Copy the lines word for word. Begin at the line that contains "Dr. Trahan received" and end with the final line of the data.

#### [Data under study]
══════════════════════════════

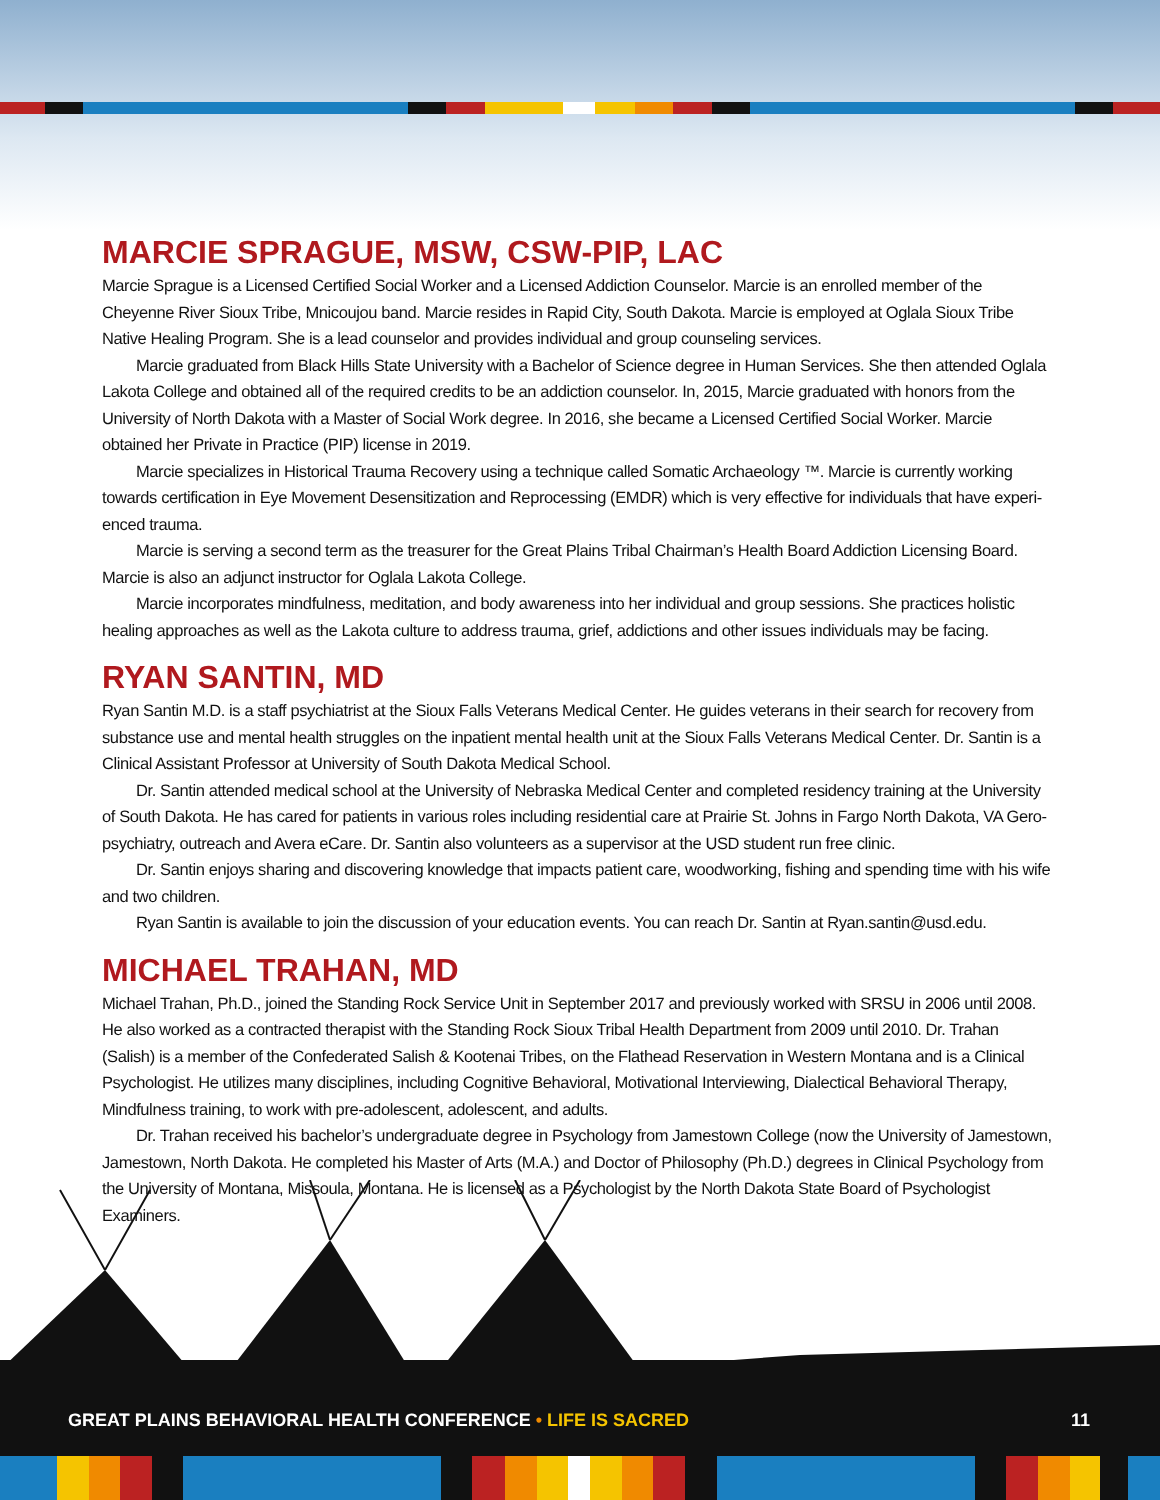MARCIE SPRAGUE, MSW, CSW-PIP, LAC
Marcie Sprague is a Licensed Certified Social Worker and a Licensed Addiction Counselor. Marcie is an enrolled member of the Cheyenne River Sioux Tribe, Mnicoujou band. Marcie resides in Rapid City, South Dakota. Marcie is employed at Oglala Sioux Tribe Native Healing Program. She is a lead counselor and provides individual and group counseling services.
Marcie graduated from Black Hills State University with a Bachelor of Science degree in Human Services. She then attended Oglala Lakota College and obtained all of the required credits to be an addiction counselor. In, 2015, Marcie graduated with honors from the University of North Dakota with a Master of Social Work degree. In 2016, she became a Licensed Certified Social Worker. Marcie obtained her Private in Practice (PIP) license in 2019.
Marcie specializes in Historical Trauma Recovery using a technique called Somatic Archaeology ™. Marcie is currently working towards certification in Eye Movement Desensitization and Reprocessing (EMDR) which is very effective for individuals that have experi-enced trauma.
Marcie is serving a second term as the treasurer for the Great Plains Tribal Chairman’s Health Board Addiction Licensing Board. Marcie is also an adjunct instructor for Oglala Lakota College.
Marcie incorporates mindfulness, meditation, and body awareness into her individual and group sessions. She practices holistic healing approaches as well as the Lakota culture to address trauma, grief, addictions and other issues individuals may be facing.
RYAN SANTIN, MD
Ryan Santin M.D. is a staff psychiatrist at the Sioux Falls Veterans Medical Center. He guides veterans in their search for recovery from substance use and mental health struggles on the inpatient mental health unit at the Sioux Falls Veterans Medical Center. Dr. Santin is a Clinical Assistant Professor at University of South Dakota Medical School.
Dr. Santin attended medical school at the University of Nebraska Medical Center and completed residency training at the University of South Dakota. He has cared for patients in various roles including residential care at Prairie St. Johns in Fargo North Dakota, VA Gero-psychiatry, outreach and Avera eCare. Dr. Santin also volunteers as a supervisor at the USD student run free clinic.
Dr. Santin enjoys sharing and discovering knowledge that impacts patient care, woodworking, fishing and spending time with his wife and two children.
Ryan Santin is available to join the discussion of your education events. You can reach Dr. Santin at Ryan.santin@usd.edu.
MICHAEL TRAHAN, MD
Michael Trahan, Ph.D., joined the Standing Rock Service Unit in September 2017 and previously worked with SRSU in 2006 until 2008. He also worked as a contracted therapist with the Standing Rock Sioux Tribal Health Department from 2009 until 2010. Dr. Trahan (Salish) is a member of the Confederated Salish & Kootenai Tribes, on the Flathead Reservation in Western Montana and is a Clinical Psychologist. He utilizes many disciplines, including Cognitive Behavioral, Motivational Interviewing, Dialectical Behavioral Therapy, Mindfulness training, to work with pre-adolescent, adolescent, and adults.
Dr. Trahan received his bachelor’s undergraduate degree in Psychology from Jamestown College (now the University of Jamestown, Jamestown, North Dakota. He completed his Master of Arts (M.A.) and Doctor of Philosophy (Ph.D.) degrees in Clinical Psychology from the University of Montana, Missoula, Montana. He is licensed as a Psychologist by the North Dakota State Board of Psychologist Examiners.
GREAT PLAINS BEHAVIORAL HEALTH CONFERENCE • LIFE IS SACRED 11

══════════════════════════════

#### [Finished task]
Dr. Trahan received his bachelor’s undergraduate degree in Psychology from Jamestown College (now the University of Jamestown, Jamestown, North Dakota. He completed his Master of Arts (M.A.) and Doctor of Philosophy (Ph.D.) degrees in Clinical Psychology from the University of Montana, Missoula, Montana. He is licensed as a Psychologist by the North Dakota State Board of Psychologist Examiners.
GREAT PLAINS BEHAVIORAL HEALTH CONFERENCE • LIFE IS SACRED 11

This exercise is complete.